Configure remediation
The Remediation step controls what Zluri does when it detects a violation.
[SCREENSHOT: Remediation step showing the Monitor and Enforce mode selection, the Violation Handling section with Assignee configuration, Playbook pickers for Set A and Set B, the Risk level selector, and the Exemptions section]
Set up Monitor mode
Steps
- Select Monitor.
Zluri detects violations, logs them, and sends email and in-app notifications to the policy owner on scan completion. Zluri does not run automated remediation.
Use Monitor mode when deploying a new policy to validate that the rule catches the right violations before turning on enforcement.
Set up Enforce mode
Steps
- Select Enforce.
- Choose a Violation Handling shape:
- Assignee decides: Zluri routes a decision task to the configured assignee with full violation context: the identity, their offending entitlements per set, and the applications involved. The assignee selects which set to revoke, and Zluri runs the corresponding Playbook.
- Choose default side: Zluri automatically revokes entitlements from a pre-selected set using the configured Playbook. No human decision is required.
- Configure the Assignee:
- Role-based: select App Owner, Reporting Manager, or Department Head.
- Specific user: search for and select a user directly.
- Set a Fallback Assignee to receive the task if the primary assignee is unavailable.
- Select a Playbook for Set A and a Playbook for Set B. Each Playbook defines the revocation actions to run when that set is selected for removal.
- Set a Risk level for this policy: High, Medium, or Low. Zluri applies this risk level to all violations the policy raises.
Use Enforce mode after validating the policy in Monitor mode and confirming it catches the right violations.
Configure exemptions
Steps
- Turn on Allow Exemptions.
- Set a Max Duration in days. Zluri automatically re-opens the violation when the exemption duration expires.
- Select Next to proceed to Review & Publish.
Only Owner, Admin, and IT Admin roles can grant exemptions in this release.
Review and publish
The final step presents a complete summary of the policy for review before publishing.
[SCREENSHOT: Review & Publish page showing the four summary cards — Basics & Triggers, Scope, Rules, Remediation — with a pencil icon on each card and the mandatory Publish Note field at the bottom]
Steps
- Review all four summary cards: Basics & Triggers, Scope, Rules, and Remediation.
- Select the pencil icon on any card to return to that step and make changes without losing other configurations.

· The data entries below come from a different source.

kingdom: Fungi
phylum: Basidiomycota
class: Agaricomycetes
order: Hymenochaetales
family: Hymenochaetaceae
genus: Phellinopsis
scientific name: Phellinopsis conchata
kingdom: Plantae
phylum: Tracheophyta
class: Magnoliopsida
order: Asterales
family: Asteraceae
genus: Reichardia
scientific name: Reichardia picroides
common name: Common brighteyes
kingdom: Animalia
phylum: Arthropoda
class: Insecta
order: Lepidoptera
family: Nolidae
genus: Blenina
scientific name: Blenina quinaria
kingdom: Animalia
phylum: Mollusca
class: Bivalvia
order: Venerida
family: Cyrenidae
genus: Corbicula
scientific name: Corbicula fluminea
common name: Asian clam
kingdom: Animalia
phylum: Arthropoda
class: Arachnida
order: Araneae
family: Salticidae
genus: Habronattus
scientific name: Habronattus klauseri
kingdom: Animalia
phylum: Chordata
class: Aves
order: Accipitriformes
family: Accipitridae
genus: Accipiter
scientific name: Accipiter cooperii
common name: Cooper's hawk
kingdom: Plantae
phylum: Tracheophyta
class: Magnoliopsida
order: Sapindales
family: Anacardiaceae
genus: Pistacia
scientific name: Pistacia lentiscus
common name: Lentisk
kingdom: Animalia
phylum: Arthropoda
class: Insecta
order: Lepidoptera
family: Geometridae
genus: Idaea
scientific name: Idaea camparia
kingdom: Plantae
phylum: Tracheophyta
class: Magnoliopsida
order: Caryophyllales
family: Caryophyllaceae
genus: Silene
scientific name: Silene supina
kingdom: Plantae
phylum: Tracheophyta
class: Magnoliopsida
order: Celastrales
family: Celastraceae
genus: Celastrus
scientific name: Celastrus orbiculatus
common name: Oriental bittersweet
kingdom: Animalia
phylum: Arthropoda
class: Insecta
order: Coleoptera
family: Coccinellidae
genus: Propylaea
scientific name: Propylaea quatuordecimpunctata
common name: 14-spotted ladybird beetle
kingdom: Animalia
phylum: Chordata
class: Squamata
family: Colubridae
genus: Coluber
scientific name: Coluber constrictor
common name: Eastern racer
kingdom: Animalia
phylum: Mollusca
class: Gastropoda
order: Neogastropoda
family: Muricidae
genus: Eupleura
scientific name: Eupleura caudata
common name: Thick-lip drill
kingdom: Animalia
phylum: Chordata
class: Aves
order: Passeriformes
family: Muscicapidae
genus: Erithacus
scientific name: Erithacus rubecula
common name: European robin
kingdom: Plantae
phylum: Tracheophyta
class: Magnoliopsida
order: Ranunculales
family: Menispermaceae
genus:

- Review the rule set summaries on the Rules card. Each set displays up to five category pills: Roles, Permissions, Group Memberships, Entitlement Combinations, and Criteria Sets. Zluri shows “No exclusions configured” in the exclusion section if you added no exclusions.
- Enter a Publish Note describing the reason for this publish. Publish Notes are mandatory, have a 512-character limit, and appear in the policy’s version history and audit log.
- Select Publish to activate the policy.
After publishing, the policy status changes from Draft to Active. Zluri queues the first detection scan based on the configured trigger schedule and writes an entry to the audit log with the author, timestamp, policy version, and Publish Note.